What you should do: Would you give the entries again word for word, with no pictures in the copy?

Records:
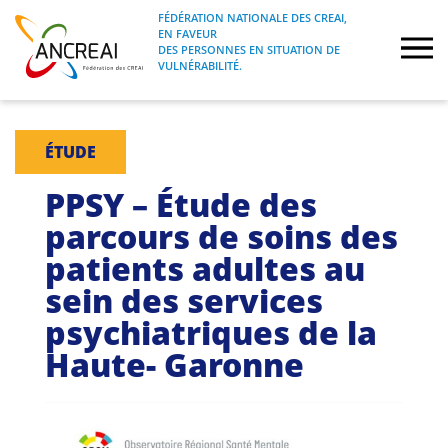
Skip
FÉDÉRATION NATIONALE DES CREAI,
to
EN FAVEUR
FÉDÉRATION NATIONALE DES CREAI, EN
ANCREAI
DES PERSONNES EN SITUATION DE
content
FAVEUR DES PERSONNES EN SITUATION
VULNÉRABILITÉ.
DE VULNÉRABILITÉ.
À propos
ÉTUDE
Etudes
PPSY – Étude des
parcours de soins des
Journées nationales
patients adultes au
sein des services
Formations
psychiatriques de la
Projets Fédéraux
Haute- Garonne
Espace emploi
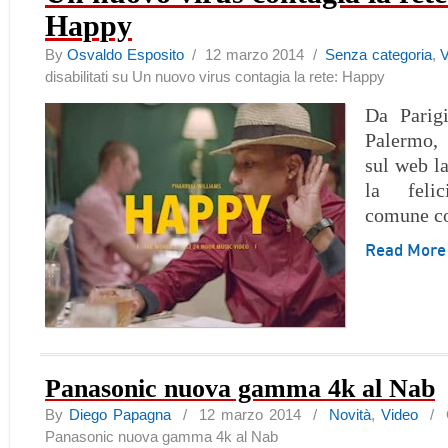
Happy
By
Osvaldo Esposito
/ 12 marzo 2014 /
Senza categoria
,
V
disabilitati
su Un nuovo virus contagia la rete: Happy
Da Parig
Palermo,
sul web l
la feli
comune co
Read Mor
Panasonic nuova gamma 4k al Nab
By
Diego Papagna
/ 12 marzo 2014 /
Novità
,
Video
/
Panasonic nuova gamma 4k al Nab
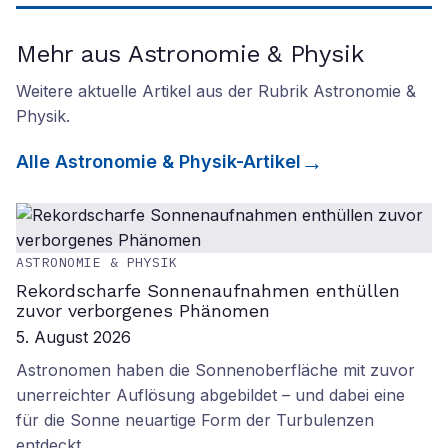
Mehr aus Astronomie & Physik
Weitere aktuelle Artikel aus der Rubrik
Astronomie &
Physik
.
Alle
Astronomie & Physik
-Artikel
ASTRONOMIE & PHYSIK
Rekordscharfe Sonnenaufnahmen enthüllen
zuvor verborgenes Phänomen
5. August 2026
Astronomen haben die Sonnenoberfläche mit zuvor
unerreichter Auflösung abgebildet – und dabei eine
für die Sonne neuartige Form der Turbulenzen
entdeckt.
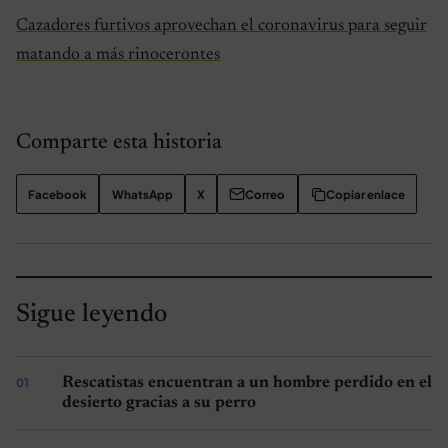
Cazadores furtivos aprovechan el coronavirus para seguir
matando a más rinocerontes
Comparte esta historia
Facebook
WhatsApp
X
Correo
Copiar enlace
Sigue leyendo
Rescatistas encuentran a un hombre perdido en el
desierto gracias a su perro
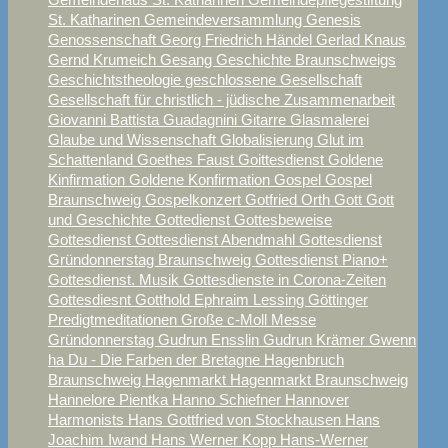
St. Katharinen
Gemeindeversammlung
Genesis
Genossenschaft
Georg Friedrich Händel
Gerlad Knaus
Gernd Krumeich
Gesang
Geschichte Braunschweigs
Geschichtstheologie
geschlossene Gesellschaft
Gesellschaft für christlich - jüdische Zusammenarbeit
Giovanni Battista Guadagnini
Gitarre
Glasmalerei
Glaube und Wissenschaft
Globalisierung
Glut im
Schattenland
Goethes Faust
Goittesdienst
Goldene
Kinfirmation
Goldene Konfirmation
Gospel
Gospel
Braunschweig
Gospelkonzert
Gotfried Orth
Gott
Gott
und Geschichte
Gottedienst
Gottesbeweise
Gottesdienst
Gottesdienst Abendmahl
Gottesdienst
Gründonnerstag Braunschweig
Gottesdienst Piano+
Gottesdienst. Musik
Gottesdienste in Corona-Zeiten
Gottesdiesnt
Gotthold Ephraim Lessing
Göttinger
Predigtmeditationen
Große c-Moll Messe
Gründonnerstag
Gudrun Ensslin
Gudrun Krämer
Gwenn
ha Du - Die Farben der Bretagne
Hagenbruch
Braunschweig
Hagenmarkt
Hagenmarkt Braunschweig
Hannelore Pientka
Hanno Schiefner
Hannover
Harmonists
Hans Gottfried von Stockhausen
Hans
Joachim Iwand
Hans Werner Kopp
Hans-Werner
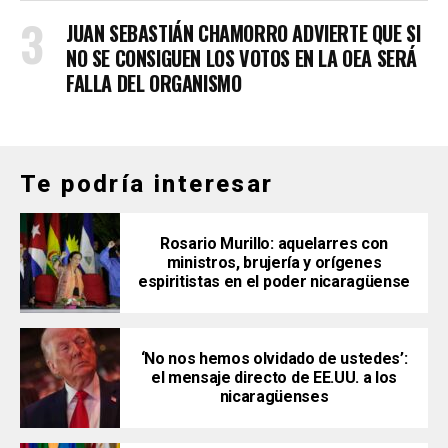
JUAN SEBASTIÁN CHAMORRO ADVIERTE QUE SI
NO SE CONSIGUEN LOS VOTOS EN LA OEA SERÁ
FALLA DEL ORGANISMO
Te podría interesar
Rosario Murillo: aquelarres con
ministros, brujería y orígenes
espiritistas en el poder nicaragüense
‘No nos hemos olvidado de ustedes’:
el mensaje directo de EE.UU. a los
nicaragüenses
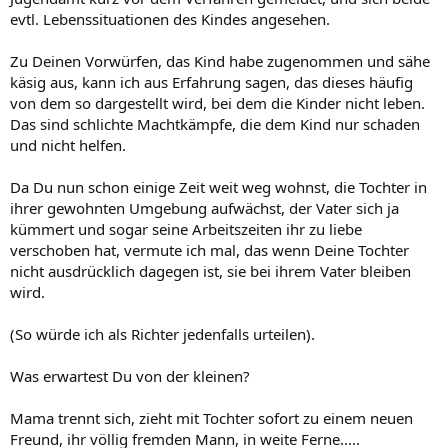
evtl. Lebenssituationen des Kindes angesehen.
Zu Deinen Vorwürfen, das Kind habe zugenommen und sähe
käsig aus, kann ich aus Erfahrung sagen, das dieses häufig
von dem so dargestellt wird, bei dem die Kinder nicht leben.
Das sind schlichte Machtkämpfe, die dem Kind nur schaden
und nicht helfen.
Da Du nun schon einige Zeit weit weg wohnst, die Tochter in
ihrer gewohnten Umgebung aufwächst, der Vater sich ja
kümmert und sogar seine Arbeitszeiten ihr zu liebe
verschoben hat, vermute ich mal, das wenn Deine Tochter
nicht ausdrücklich dagegen ist, sie bei ihrem Vater bleiben
wird.
(So würde ich als Richter jedenfalls urteilen).
Was erwartest Du von der kleinen?
Mama trennt sich, zieht mit Tochter sofort zu einem neuen
Freund, ihr völlig fremden Mann, in weite Ferne.....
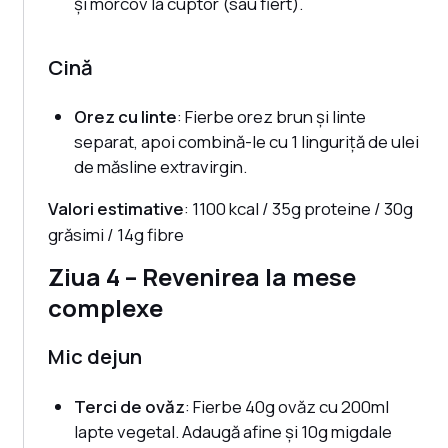
și morcov la cuptor (sau fiert).
Cină
Orez cu linte
: Fierbe orez brun și linte
separat, apoi combină-le cu 1 linguriță de ulei
de măsline extravirgin.
Valori estimative
: 1100 kcal / 35g proteine / 30g
grăsimi / 14g fibre
Ziua 4 – Revenirea la mese
complexe
Mic dejun
Terci de ovăz
: Fierbe 40g ovăz cu 200ml
lapte vegetal. Adaugă afine și 10g migdale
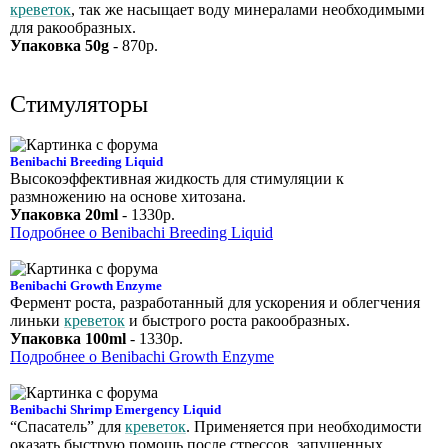
креветок
, так же насыщает воду минералами необходимыми
для ракообразных.
Упаковка 50g
- 870р.
Стимуляторы
Benibachi Breeding Liquid
Высокоэффективная жидкость для стимуляции к
размножению на основе хитозана.
Упаковка 20ml
- 1330р.
Подробнее о Benibachi Breeding Liquid
Benibachi Growth Enzyme
Фермент роста, разработанный для ускорения и облегчения
линьки
креветок
и быстрого роста ракообразных.
Упаковка 100ml
- 1330р.
Подробнее о Benibachi Growth Enzyme
Benibachi Shrimp Emergency Liquid
“Спасатель” для
креветок
. Применяется при необходимости
оказать быструю помощь после стрессов, запущенных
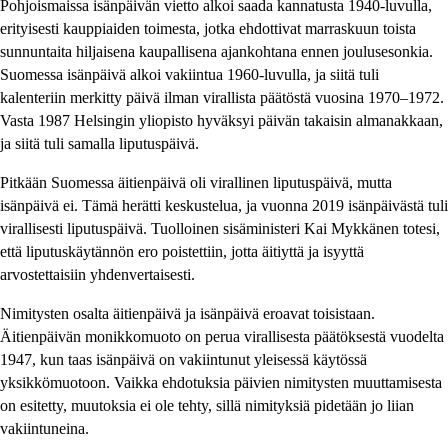
Pohjoismaissa isänpäivän vietto alkoi saada kannatusta 1940-luvulla,
erityisesti kauppiaiden toimesta, jotka ehdottivat marraskuun toista
sunnuntaita hiljaisena kaupallisena ajankohtana ennen joulusesonkia.
Suomessa isänpäivä alkoi vakiintua 1960-luvulla, ja siitä tuli
kalenteriin merkitty päivä ilman virallista päätöstä vuosina 1970–1972.
Vasta 1987 Helsingin yliopisto hyväksyi päivän takaisin almanakkaan,
ja siitä tuli samalla liputuspäivä.
Pitkään Suomessa äitienpäivä oli virallinen liputuspäivä, mutta
isänpäivä ei. Tämä herätti keskustelua, ja vuonna 2019 isänpäivästä tuli
virallisesti liputuspäivä. Tuolloinen sisäministeri Kai Mykkänen totesi,
että liputuskäytännön ero poistettiin, jotta äitiyttä ja isyyttä
arvostettaisiin yhdenvertaisesti.
Nimitysten osalta äitienpäivä ja isänpäivä eroavat toisistaan.
Äitienpäivän monikkomuoto on perua virallisesta päätöksestä vuodelta
1947, kun taas isänpäivä on vakiintunut yleisessä käytössä
yksikkömuotoon. Vaikka ehdotuksia päivien nimitysten muuttamisesta
on esitetty, muutoksia ei ole tehty, sillä nimityksiä pidetään jo liian
vakiintuneina.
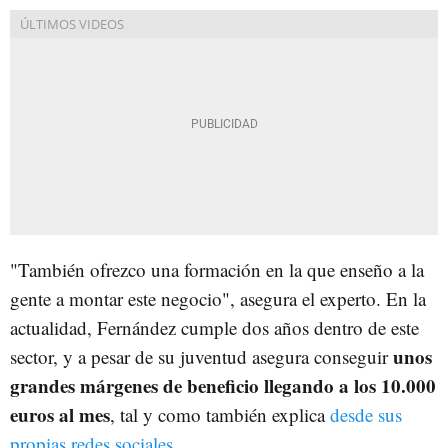
"También ofrezco una formación en la que enseño a la
gente a montar este negocio", asegura el experto. En la
actualidad, Fernández cumple dos años dentro de este
unos
sector, y a pesar de su juventud asegura conseguir
grandes márgenes de beneficio llegando a los 10.000
euros al mes
, tal y como también explica
desde sus
propias redes sociales
.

Solution below:
Skip
FÉDÉRATION NATIONALE DES CREAI,
to
EN FAVEUR
FÉDÉRATION NATIONALE DES CREAI, EN
ANCREAI
DES PERSONNES EN SITUATION DE
content
FAVEUR DES PERSONNES EN SITUATION
VULNÉRABILITÉ.
DE VULNÉRABILITÉ.
À propos
ÉTUDE
Etudes
PPSY – Étude des
parcours de soins des
Journées nationales
patients adultes au
sein des services
Formations
psychiatriques de la
Projets Fédéraux
Haute- Garonne
Espace emploi
Happy
By
Osvaldo Esposito
/ 12 marzo 2014 /
Senza categoria
,
V
disabilitati
su Un nuovo virus contagia la rete: Happy
Da Parig
Palermo,
sul web l
la feli
comune co
Read Mor
Panasonic nuova gamma 4k al Nab
By
Diego Papagna
/ 12 marzo 2014 /
Novità
,
Video
/
Panasonic nuova gamma 4k al Nab
Mehr aus Astronomie & Physik
Weitere aktuelle Artikel aus der Rubrik
Astronomie &
Physik
.
Alle
Astronomie & Physik
-Artikel
ASTRONOMIE & PHYSIK
Rekordscharfe Sonnenaufnahmen enthüllen
zuvor verborgenes Phänomen
5. August 2026
Astronomen haben die Sonnenoberfläche mit zuvor
unerreichter Auflösung abgebildet – und dabei eine
für die Sonne neuartige Form der Turbulenzen
entdeckt.
Cazadores furtivos aprovechan el coronavirus para seguir
matando a más rinocerontes
Comparte esta historia
Facebook
WhatsApp
X
Correo
Copiar enlace
Sigue leyendo
Rescatistas encuentran a un hombre perdido en el
desierto gracias a su perro
St. Katharinen
Gemeindeversammlung
Genesis
Genossenschaft
Georg Friedrich Händel
Gerlad Knaus
Gernd Krumeich
Gesang
Geschichte Braunschweigs
Geschichtstheologie
geschlossene Gesellschaft
Gesellschaft für christlich - jüdische Zusammenarbeit
Giovanni Battista Guadagnini
Gitarre
Glasmalerei
Glaube und Wissenschaft
Globalisierung
Glut im
Schattenland
Goethes Faust
Goittesdienst
Goldene
Kinfirmation
Goldene Konfirmation
Gospel
Gospel
Braunschweig
Gospelkonzert
Gotfried Orth
Gott
Gott
und Geschichte
Gottedienst
Gottesbeweise
Gottesdienst
Gottesdienst Abendmahl
Gottesdienst
Gründonnerstag Braunschweig
Gottesdienst Piano+
Gottesdienst. Musik
Gottesdienste in Corona-Zeiten
Gottesdiesnt
Gotthold Ephraim Lessing
Göttinger
Predigtmeditationen
Große c-Moll Messe
Gründonnerstag
Gudrun Ensslin
Gudrun Krämer
Gwenn
ha Du - Die Farben der Bretagne
Hagenbruch
Braunschweig
Hagenmarkt
Hagenmarkt Braunschweig
Hannelore Pientka
Hanno Schiefner
Hannover
Harmonists
Hans Gottfried von Stockhausen
Hans
Joachim Iwand
Hans Werner Kopp
Hans-Werner
JUAN SEBASTIÁN CHAMORRO ADVIERTE QUE SI
NO SE CONSIGUEN LOS VOTOS EN LA OEA SERÁ
FALLA DEL ORGANISMO
Te podría interesar
Rosario Murillo: aquelarres con
ministros, brujería y orígenes
espiritistas en el poder nicaragüense
‘No nos hemos olvidado de ustedes’:
el mensaje directo de EE.UU. a los
nicaragüenses
evtl. Lebenssituationen des Kindes angesehen.
Zu Deinen Vorwürfen, das Kind habe zugenommen und sähe
käsig aus, kann ich aus Erfahrung sagen, das dieses häufig
von dem so dargestellt wird, bei dem die Kinder nicht leben.
Das sind schlichte Machtkämpfe, die dem Kind nur schaden
und nicht helfen.
Da Du nun schon einige Zeit weit weg wohnst, die Tochter in
ihrer gewohnten Umgebung aufwächst, der Vater sich ja
kümmert und sogar seine Arbeitszeiten ihr zu liebe
verschoben hat, vermute ich mal, das wenn Deine Tochter
nicht ausdrücklich dagegen ist, sie bei ihrem Vater bleiben
wird.
(So würde ich als Richter jedenfalls urteilen).
Was erwartest Du von der kleinen?
Mama trennt sich, zieht mit Tochter sofort zu einem neuen
Freund, ihr völlig fremden Mann, in weite Ferne.....
și morcov la cuptor (sau fiert).
Cină
Orez cu linte
: Fierbe orez brun și linte
separat, apoi combină-le cu 1 linguriță de ulei
de măsline extravirgin.
Valori estimative
: 1100 kcal / 35g proteine / 30g
grăsimi / 14g fibre
Ziua 4 – Revenirea la mese
complexe
Mic dejun
Terci de ovăz
: Fierbe 40g ovăz cu 200ml
lapte vegetal. Adaugă afine și 10g migdale
креветок
, так же насыщает воду минералами необходимыми
для ракообразных.
Упаковка 50g
- 870р.
Стимуляторы
Benibachi Breeding Liquid
Высокоэффективная жидкость для стимуляции к
размножению на основе хитозана.
Упаковка 20ml
- 1330р.
Подробнее о Benibachi Breeding Liquid
Benibachi Growth Enzyme
Фермент роста, разработанный для ускорения и облегчения
линьки
креветок
и быстрого роста ракообразных.
Упаковка 100ml
- 1330р.
Подробнее о Benibachi Growth Enzyme
Benibachi Shrimp Emergency Liquid
“Спасатель” для
креветок
. Применяется при необходимости
оказать быструю помощь после стрессов, запущенных
Pohjoismaissa isänpäivän vietto alkoi saada kannatusta 1940-luvulla,
erityisesti kauppiaiden toimesta, jotka ehdottivat marraskuun toista
sunnuntaita hiljaisena kaupallisena ajankohtana ennen joulusesonkia.
Suomessa isänpäivä alkoi vakiintua 1960-luvulla, ja siitä tuli
kalenteriin merkitty päivä ilman virallista päätöstä vuosina 1970–1972.
Vasta 1987 Helsingin yliopisto hyväksyi päivän takaisin almanakkaan,
ja siitä tuli samalla liputuspäivä.
Pitkään Suomessa äitienpäivä oli virallinen liputuspäivä, mutta
isänpäivä ei. Tämä herätti keskustelua, ja vuonna 2019 isänpäivästä tuli
virallisesti liputuspäivä. Tuolloinen sisäministeri Kai Mykkänen totesi,
että liputuskäytännön ero poistettiin, jotta äitiyttä ja isyyttä
arvostettaisiin yhdenvertaisesti.
Nimitysten osalta äitienpäivä ja isänpäivä eroavat toisistaan.
Äitienpäivän monikkomuoto on perua virallisesta päätöksestä vuodelta
1947, kun taas isänpäivä on vakiintunut yleisessä käytössä
yksikkömuotoon. Vaikka ehdotuksia päivien nimitysten muuttamisesta
on esitetty, muutoksia ei ole tehty, sillä nimityksiä pidetään jo liian
vakiintuneina.
"También ofrezco una formación en la que enseño a la
gente a montar este negocio", asegura el experto. En la
actualidad, Fernández cumple dos años dentro de este
unos
sector, y a pesar de su juventud asegura conseguir
grandes márgenes de beneficio llegando a los 10.000
euros al mes
, tal y como también explica
desde sus
propias redes sociales
.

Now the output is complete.